## CONSIGNE
Rédigez la suite du texte sur la démarche compréhensive face à la démarche descriptive, en reprenant juste après la citation qui le clôt.

## TEXTE PRÉSENTÉ

•••••

La démarche compréhensive - s’oppose à la démarche descriptive. Selon
Abdallah-Pretceille (1999, p. 61), « les recherches descriptives s‟attachent à un découpage du tissu
social : migrants, "seconde génération", femmes, "beurs", " couples mixtes", asiatiques,
africains… ». Pour étayer son propos elle considère que la description n’est pas adaptée aux
situations actuelles parce que celles-ci sont mouvantes et transgressent sans cesse les normes
culturelles et sociales établies. Pour cette raison, il ne s’agit plus de décrire les situations ou
les cultures mais de les comprendre. Pour l’auteure (idem), la compréhension s’oppose à la
description dans la mesure où :
« Comprendre une personne ce n’est pas accumuler des connaissances et des savoirs sur elle mais c’est opérer une démarche, un mouvement, une connaissance réciproque de l’homme par l’homme, c’est apprendre à penser l’autre sans l’anéantir, sans entrer dans un discours de maitrise afin de sortir du primat de l’identification et du marquage ».

•••••

## MATÉRIEL FOURNI

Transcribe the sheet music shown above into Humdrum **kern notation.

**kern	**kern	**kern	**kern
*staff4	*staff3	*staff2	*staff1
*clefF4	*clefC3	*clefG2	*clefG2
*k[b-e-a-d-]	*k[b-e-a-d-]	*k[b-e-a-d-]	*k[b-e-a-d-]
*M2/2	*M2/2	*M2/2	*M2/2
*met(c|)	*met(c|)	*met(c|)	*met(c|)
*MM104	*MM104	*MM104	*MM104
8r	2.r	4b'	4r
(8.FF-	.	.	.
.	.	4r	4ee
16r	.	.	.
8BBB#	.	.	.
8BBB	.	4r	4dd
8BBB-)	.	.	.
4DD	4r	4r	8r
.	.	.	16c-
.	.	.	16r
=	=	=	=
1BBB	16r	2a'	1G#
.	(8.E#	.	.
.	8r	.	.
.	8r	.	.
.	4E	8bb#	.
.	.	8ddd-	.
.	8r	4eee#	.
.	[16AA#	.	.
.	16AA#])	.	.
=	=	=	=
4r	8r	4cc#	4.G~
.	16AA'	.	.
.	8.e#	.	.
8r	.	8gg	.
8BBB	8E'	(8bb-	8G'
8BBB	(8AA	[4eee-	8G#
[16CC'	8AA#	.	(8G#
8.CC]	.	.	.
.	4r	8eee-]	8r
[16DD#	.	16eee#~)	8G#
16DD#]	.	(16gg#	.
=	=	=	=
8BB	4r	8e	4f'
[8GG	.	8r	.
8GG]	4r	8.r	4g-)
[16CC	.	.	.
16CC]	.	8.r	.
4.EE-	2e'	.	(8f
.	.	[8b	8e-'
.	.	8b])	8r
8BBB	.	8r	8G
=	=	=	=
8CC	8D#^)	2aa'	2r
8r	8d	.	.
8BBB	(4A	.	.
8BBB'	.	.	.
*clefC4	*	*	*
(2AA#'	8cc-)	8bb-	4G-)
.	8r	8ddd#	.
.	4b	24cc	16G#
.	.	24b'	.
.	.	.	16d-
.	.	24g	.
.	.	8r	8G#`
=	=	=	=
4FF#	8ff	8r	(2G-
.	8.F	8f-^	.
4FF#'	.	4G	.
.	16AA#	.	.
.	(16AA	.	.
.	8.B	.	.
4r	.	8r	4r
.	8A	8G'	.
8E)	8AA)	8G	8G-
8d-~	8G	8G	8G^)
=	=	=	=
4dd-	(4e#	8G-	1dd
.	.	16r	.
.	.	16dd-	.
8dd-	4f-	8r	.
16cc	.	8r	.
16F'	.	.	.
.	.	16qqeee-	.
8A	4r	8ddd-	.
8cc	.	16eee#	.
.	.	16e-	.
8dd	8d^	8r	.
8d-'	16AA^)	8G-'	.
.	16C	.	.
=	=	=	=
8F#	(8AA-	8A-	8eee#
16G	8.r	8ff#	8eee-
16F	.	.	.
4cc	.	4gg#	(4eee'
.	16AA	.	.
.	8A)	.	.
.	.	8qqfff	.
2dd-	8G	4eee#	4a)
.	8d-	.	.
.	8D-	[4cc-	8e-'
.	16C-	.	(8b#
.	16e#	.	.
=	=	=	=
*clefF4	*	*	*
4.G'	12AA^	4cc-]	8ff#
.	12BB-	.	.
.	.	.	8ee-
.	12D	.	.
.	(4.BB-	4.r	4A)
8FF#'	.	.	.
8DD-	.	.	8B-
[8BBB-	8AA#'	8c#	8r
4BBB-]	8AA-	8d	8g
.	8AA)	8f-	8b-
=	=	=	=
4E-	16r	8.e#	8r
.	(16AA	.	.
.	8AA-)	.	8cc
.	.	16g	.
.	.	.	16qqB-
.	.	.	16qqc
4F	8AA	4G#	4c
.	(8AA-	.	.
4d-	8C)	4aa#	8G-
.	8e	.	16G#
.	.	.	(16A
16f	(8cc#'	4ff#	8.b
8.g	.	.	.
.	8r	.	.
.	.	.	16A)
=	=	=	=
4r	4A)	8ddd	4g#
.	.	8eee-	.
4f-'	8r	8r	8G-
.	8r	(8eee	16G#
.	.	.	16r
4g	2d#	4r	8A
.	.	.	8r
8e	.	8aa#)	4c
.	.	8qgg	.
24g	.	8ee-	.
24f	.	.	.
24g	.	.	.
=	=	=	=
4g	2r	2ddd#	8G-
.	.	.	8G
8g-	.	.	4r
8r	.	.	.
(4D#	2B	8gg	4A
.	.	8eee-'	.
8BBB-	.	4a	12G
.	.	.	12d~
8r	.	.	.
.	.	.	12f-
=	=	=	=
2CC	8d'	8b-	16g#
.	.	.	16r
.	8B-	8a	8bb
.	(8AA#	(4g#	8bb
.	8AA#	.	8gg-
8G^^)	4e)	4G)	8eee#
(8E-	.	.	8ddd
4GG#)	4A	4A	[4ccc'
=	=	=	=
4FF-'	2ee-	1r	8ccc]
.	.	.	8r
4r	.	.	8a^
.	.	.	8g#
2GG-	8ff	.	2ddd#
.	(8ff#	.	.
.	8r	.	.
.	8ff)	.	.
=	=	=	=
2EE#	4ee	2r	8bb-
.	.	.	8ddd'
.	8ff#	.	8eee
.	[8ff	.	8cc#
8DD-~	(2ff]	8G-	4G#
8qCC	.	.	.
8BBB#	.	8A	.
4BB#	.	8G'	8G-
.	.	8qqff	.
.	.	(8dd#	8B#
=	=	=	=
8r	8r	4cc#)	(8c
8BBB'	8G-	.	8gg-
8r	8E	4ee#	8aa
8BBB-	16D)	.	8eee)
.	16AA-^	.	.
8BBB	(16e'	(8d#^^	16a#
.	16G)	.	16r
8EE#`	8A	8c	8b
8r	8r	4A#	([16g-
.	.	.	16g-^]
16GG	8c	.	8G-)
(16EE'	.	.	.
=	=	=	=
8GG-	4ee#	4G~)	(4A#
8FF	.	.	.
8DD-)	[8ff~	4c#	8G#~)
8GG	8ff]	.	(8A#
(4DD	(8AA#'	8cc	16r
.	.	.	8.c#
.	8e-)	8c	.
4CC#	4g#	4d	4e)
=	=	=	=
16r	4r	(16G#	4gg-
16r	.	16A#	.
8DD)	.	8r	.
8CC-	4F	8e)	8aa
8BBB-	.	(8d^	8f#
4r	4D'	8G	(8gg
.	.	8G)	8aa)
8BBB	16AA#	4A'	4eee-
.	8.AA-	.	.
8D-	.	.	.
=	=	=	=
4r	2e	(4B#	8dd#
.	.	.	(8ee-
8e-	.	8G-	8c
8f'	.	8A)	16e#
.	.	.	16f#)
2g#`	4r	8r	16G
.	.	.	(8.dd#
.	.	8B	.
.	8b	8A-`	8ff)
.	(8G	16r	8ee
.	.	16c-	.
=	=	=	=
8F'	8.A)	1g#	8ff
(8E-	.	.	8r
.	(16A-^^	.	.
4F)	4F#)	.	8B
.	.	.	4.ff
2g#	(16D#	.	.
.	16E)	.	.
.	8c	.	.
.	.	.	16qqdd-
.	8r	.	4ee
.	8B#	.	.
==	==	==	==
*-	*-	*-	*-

•••••

## RÉPONSE
Une démarche interculturelle ne doit donc pas avoir pour objectif la description des
cultures en présence, mais doit permettre aux individus de se comprendre ou de faire un effort
pour comprendre l’autre car, toujours selon Abdallah-Pretceille, (ibidem, p. 63) :
« L’objectif est de rendre compte du fonctionnement instrumental de la culture, par opposition à sa valeur d’identification et de modelage des conduites et des comportements. La culture ou plus exactement les bribes ou les traits culturels sont utilisés comme instruments pour se dire, se présenter et non pas comme définition statique de soi. Cela interdit ou devrait interdire de fixer les individus, groupes ou événements à partir d’éléments culturels perçus dans l’absolu et hors contexte ».